Der Stern Trudeaus sinkt
Denn auch zu Hause gerät Trudeau, der lange als kanadischer John F. Kennedy gefeiert wurde, unter Beschuss. "Die Flitterwochen sind vorbei", bilanzierte das Magazin "MacLeans" im November nach Trudeaus erstem Jahr als Premier. Wenn er nicht wie der mexikanische Präsident Enrique Pena Nieto zum Buhmann werden wolle, der Trump trotz dessen scharfer Rhetorik gegen Mexikaner und dem angedrohten Bau einer Grenzmauer umschmeichelte, werde der liberale Politiker bald Zähne zeigen müssen.

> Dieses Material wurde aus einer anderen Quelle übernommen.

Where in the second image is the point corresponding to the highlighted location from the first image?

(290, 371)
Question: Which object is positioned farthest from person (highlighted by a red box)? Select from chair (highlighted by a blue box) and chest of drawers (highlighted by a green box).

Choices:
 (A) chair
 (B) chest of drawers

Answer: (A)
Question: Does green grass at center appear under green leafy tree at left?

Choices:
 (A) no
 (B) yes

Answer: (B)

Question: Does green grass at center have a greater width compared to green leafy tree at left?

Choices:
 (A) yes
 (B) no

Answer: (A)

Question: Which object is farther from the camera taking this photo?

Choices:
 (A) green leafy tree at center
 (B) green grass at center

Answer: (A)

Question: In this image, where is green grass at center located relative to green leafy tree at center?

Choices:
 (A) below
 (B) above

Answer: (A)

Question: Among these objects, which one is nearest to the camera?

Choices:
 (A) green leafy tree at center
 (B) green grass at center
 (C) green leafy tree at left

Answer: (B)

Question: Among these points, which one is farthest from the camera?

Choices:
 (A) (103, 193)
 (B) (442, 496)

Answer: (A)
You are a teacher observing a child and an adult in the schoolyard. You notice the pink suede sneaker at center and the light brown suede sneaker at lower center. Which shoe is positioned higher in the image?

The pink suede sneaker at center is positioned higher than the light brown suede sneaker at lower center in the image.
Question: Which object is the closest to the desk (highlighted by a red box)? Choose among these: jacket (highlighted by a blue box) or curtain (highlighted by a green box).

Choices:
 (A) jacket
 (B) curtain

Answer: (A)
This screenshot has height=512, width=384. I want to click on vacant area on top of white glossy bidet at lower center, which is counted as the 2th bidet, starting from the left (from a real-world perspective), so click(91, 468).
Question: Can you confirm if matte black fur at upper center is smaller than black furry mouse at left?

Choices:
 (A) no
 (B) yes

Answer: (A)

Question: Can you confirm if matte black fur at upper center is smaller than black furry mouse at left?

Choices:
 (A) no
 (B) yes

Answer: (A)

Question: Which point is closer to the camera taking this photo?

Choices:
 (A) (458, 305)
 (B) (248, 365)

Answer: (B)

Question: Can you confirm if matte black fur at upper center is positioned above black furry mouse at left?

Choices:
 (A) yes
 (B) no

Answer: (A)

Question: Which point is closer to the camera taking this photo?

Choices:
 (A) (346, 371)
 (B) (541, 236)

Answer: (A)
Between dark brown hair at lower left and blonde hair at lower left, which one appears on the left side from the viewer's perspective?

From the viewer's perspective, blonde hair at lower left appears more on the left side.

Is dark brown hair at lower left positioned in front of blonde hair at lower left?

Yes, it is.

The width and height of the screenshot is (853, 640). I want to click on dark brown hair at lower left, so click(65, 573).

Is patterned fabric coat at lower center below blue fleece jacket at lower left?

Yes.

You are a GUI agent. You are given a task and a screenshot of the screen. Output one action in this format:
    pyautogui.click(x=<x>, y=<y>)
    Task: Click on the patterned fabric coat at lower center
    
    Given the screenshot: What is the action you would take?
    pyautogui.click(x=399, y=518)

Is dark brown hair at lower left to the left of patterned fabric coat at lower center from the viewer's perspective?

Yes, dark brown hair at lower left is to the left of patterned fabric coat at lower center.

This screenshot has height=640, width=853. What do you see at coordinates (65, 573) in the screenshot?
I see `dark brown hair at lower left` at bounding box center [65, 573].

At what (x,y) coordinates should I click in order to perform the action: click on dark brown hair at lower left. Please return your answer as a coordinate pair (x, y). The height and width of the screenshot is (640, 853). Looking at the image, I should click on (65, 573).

Zu spüren sind die nordamerikanischen Spannungen mit Blick auf die Einwanderungspolitik schon jetzt. Der Angriff auf eine Moschee in Quebec mit sechs Toten diente dem Weißen Haus als weitere Rechtfertigung des weltweit kritisierten US-Einreisestopp gegen sieben mehrheitlich muslimische Länder. Trump habe damit "proaktiv" gehandelt anstatt abzuwarten, sagte sein Sprecher Sean Spicer nach der Attacke. Dass der mutmaßliche Angreifer Alexandre Bissonnette ein Weißer französisch-kanadischer Abstammung ist, sagte er nicht.